§ Your assignment:
What you give back must match the data character for character.

§ Records from a data source:
<<<<

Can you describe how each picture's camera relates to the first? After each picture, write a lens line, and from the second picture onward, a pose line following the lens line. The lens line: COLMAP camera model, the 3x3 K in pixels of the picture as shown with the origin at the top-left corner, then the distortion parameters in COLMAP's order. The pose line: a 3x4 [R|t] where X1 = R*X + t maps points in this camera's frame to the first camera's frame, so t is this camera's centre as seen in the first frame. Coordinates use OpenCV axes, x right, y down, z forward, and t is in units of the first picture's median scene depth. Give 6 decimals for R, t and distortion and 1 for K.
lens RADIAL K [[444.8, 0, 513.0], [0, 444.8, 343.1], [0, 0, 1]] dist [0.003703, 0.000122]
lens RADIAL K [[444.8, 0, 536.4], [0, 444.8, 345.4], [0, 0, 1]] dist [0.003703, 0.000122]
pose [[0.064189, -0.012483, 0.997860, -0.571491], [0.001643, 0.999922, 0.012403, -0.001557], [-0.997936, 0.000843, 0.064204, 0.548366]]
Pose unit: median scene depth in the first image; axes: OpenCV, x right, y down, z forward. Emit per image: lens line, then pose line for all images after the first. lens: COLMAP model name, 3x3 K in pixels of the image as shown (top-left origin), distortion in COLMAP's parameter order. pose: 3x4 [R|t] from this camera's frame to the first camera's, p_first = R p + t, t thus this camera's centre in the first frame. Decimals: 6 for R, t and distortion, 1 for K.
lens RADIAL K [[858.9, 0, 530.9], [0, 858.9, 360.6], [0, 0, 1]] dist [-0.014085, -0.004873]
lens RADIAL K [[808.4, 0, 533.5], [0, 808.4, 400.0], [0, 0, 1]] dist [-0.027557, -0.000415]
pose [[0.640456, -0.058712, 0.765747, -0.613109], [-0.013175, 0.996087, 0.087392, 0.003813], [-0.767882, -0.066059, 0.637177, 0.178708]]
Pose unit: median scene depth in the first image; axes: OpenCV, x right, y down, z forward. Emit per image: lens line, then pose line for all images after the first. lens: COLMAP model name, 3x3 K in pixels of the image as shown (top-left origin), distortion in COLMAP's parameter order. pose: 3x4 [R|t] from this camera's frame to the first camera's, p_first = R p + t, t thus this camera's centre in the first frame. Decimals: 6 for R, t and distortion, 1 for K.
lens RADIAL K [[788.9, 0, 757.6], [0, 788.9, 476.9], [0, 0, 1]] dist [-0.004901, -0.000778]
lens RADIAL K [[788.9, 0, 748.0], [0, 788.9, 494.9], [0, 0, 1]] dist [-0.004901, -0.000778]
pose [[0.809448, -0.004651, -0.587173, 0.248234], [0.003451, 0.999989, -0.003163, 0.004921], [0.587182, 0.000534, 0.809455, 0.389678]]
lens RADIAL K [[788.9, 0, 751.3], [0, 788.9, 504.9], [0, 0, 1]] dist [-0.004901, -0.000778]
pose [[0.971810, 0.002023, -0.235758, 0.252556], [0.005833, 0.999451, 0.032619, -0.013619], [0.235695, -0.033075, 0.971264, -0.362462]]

>>>>

§ Written reply:
Can you describe how each picture's camera relates to the first? After each picture, write a lens line, and from the second picture onward, a pose line following the lens line. The lens line: COLMAP camera model, the 3x3 K in pixels of the picture as shown with the origin at the top-left corner, then the distortion parameters in COLMAP's order. The pose line: a 3x4 [R|t] where X1 = R*X + t maps points in this camera's frame to the first camera's frame, so t is this camera's centre as seen in the first frame. Coordinates use OpenCV axes, x right, y down, z forward, and t is in units of the first picture's median scene depth. Give 6 decimals for R, t and distortion and 1 for K.
lens RADIAL K [[444.8, 0, 513.0], [0, 444.8, 343.1], [0, 0, 1]] dist [0.003703, 0.000122]
lens RADIAL K [[444.8, 0, 536.4], [0, 444.8, 345.4], [0, 0, 1]] dist [0.003703, 0.000122]
pose [[0.064189, -0.012483, 0.997860, -0.571491], [0.001643, 0.999922, 0.012403, -0.001557], [-0.997936, 0.000843, 0.064204, 0.548366]]
Pose unit: median scene depth in the first image; axes: OpenCV, x right, y down, z forward. Emit per image: lens line, then pose line for all images after the first. lens: COLMAP model name, 3x3 K in pixels of the image as shown (top-left origin), distortion in COLMAP's parameter order. pose: 3x4 [R|t] from this camera's frame to the first camera's, p_first = R p + t, t thus this camera's centre in the first frame. Decimals: 6 for R, t and distortion, 1 for K.
lens RADIAL K [[858.9, 0, 530.9], [0, 858.9, 360.6], [0, 0, 1]] dist [-0.014085, -0.004873]
lens RADIAL K [[808.4, 0, 533.5], [0, 808.4, 400.0], [0, 0, 1]] dist [-0.027557, -0.000415]
pose [[0.640456, -0.058712, 0.765747, -0.613109], [-0.013175, 0.996087, 0.087392, 0.003813], [-0.767882, -0.066059, 0.637177, 0.178708]]
Pose unit: median scene depth in the first image; axes: OpenCV, x right, y down, z forward. Emit per image: lens line, then pose line for all images after the first. lens: COLMAP model name, 3x3 K in pixels of the image as shown (top-left origin), distortion in COLMAP's parameter order. pose: 3x4 [R|t] from this camera's frame to the first camera's, p_first = R p + t, t thus this camera's centre in the first frame. Decimals: 6 for R, t and distortion, 1 for K.
lens RADIAL K [[788.9, 0, 757.6], [0, 788.9, 476.9], [0, 0, 1]] dist [-0.004901, -0.000778]
lens RADIAL K [[788.9, 0, 748.0], [0, 788.9, 494.9], [0, 0, 1]] dist [-0.004901, -0.000778]
pose [[0.809448, -0.004651, -0.587173, 0.248234], [0.003451, 0.999989, -0.003163, 0.004921], [0.587182, 0.000534, 0.809455, 0.389678]]
lens RADIAL K [[788.9, 0, 751.3], [0, 788.9, 504.9], [0, 0, 1]] dist [-0.004901, -0.000778]
pose [[0.971810, 0.002023, -0.235758, 0.252556], [0.005833, 0.999451, 0.032619, -0.013619], [0.235695, -0.033075, 0.971264, -0.362462]]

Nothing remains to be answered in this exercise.